BVerwG, Urteil vom 12.03.1987 - 5 C 21.85
a-c. Förderungsfähigkeit einer weiteren Ausbildung im Hinblick auf das angestrebte Ausbildungsziel (Abs. 2 Satz 2)
(a-b) nur dann, wenn der Berufszugang (die Berufsqualifikation) von der erfolgreichen Absolvierung zweier Ausbildungen abhängig gemacht wird,
(b) sei es auch nur aufgrund tatsächlicher Einstellungspraxis;
(c) auch dann, wenn der Entschluß zur weiteren Ausbildung erst während oder nach Abschluß der ersten Ausbildung gefaßt worden ist.

## Kurze Aufgabe 1
Schreib aus dem Textauszug zur Förderung einer weiteren Ausbildung den Teil von „BVerwG, Urteil vom“ bis „gefaßt worden ist.“ wortgetreu ab.

## Datensätze zur Aufgabe
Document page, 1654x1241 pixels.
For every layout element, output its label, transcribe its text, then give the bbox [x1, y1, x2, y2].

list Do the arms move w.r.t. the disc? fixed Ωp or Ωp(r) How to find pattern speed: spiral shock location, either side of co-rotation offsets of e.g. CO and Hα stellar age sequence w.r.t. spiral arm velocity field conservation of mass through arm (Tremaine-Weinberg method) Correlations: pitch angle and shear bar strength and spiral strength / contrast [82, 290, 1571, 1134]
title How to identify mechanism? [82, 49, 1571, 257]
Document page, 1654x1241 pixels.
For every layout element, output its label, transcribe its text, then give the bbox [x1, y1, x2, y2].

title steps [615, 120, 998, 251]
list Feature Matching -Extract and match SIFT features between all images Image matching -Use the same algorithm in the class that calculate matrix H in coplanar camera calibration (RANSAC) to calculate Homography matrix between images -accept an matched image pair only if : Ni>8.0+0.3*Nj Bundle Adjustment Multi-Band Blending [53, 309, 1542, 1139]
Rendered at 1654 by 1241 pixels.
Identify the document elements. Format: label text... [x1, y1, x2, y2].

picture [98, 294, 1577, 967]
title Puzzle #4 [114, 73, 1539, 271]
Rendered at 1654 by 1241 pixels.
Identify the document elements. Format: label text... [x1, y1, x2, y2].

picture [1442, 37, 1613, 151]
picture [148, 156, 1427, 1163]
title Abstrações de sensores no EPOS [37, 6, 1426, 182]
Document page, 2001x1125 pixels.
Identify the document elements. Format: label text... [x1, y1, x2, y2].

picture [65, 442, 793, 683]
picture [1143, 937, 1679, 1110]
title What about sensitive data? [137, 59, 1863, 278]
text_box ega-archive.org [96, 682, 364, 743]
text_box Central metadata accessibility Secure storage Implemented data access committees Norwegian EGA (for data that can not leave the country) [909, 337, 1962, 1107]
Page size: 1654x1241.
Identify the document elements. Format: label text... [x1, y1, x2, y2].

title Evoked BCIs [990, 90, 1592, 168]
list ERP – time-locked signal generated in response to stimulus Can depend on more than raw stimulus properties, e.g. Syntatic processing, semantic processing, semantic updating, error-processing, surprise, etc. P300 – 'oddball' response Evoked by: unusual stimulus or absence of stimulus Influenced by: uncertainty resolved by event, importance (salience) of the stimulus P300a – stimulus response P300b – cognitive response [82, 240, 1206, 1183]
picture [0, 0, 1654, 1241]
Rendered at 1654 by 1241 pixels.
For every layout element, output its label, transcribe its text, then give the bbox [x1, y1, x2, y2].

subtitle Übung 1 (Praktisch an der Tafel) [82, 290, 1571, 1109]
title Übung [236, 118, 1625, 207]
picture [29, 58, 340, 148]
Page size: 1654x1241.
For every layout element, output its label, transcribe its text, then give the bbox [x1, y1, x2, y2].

## Kurze Aufgabe 2
Gib die Zeilen der Datensätze vom Anfang bis einschließlich der Zeile mit „title How to“ noch einmal aus. Tausch dabei „layout element“ gegen „page element“ aus und lass alles andere gleich.

## Ergebnis 1
BVerwG, Urteil vom 12.03.1987 - 5 C 21.85
a-c. Förderungsfähigkeit einer weiteren Ausbildung im Hinblick auf das angestrebte Ausbildungsziel (Abs. 2 Satz 2)
(a-b) nur dann, wenn der Berufszugang (die Berufsqualifikation) von der erfolgreichen Absolvierung zweier Ausbildungen abhängig gemacht wird,
(b) sei es auch nur aufgrund tatsächlicher Einstellungspraxis;
(c) auch dann, wenn der Entschluß zur weiteren Ausbildung erst während oder nach Abschluß der ersten Ausbildung gefaßt worden ist.

## Ergebnis 2
Document page, 1654x1241 pixels.
For every page element, output its label, transcribe its text, then give the bbox [x1, y1, x2, y2].

list Do the arms move w.r.t. the disc? fixed Ωp or Ωp(r) How to find pattern speed: spiral shock location, either side of co-rotation offsets of e.g. CO and Hα stellar age sequence w.r.t. spiral arm velocity field conservation of mass through arm (Tremaine-Weinberg method) Correlations: pitch angle and shear bar strength and spiral strength / contrast [82, 290, 1571, 1134]
title How to identify mechanism? [82, 49, 1571, 257]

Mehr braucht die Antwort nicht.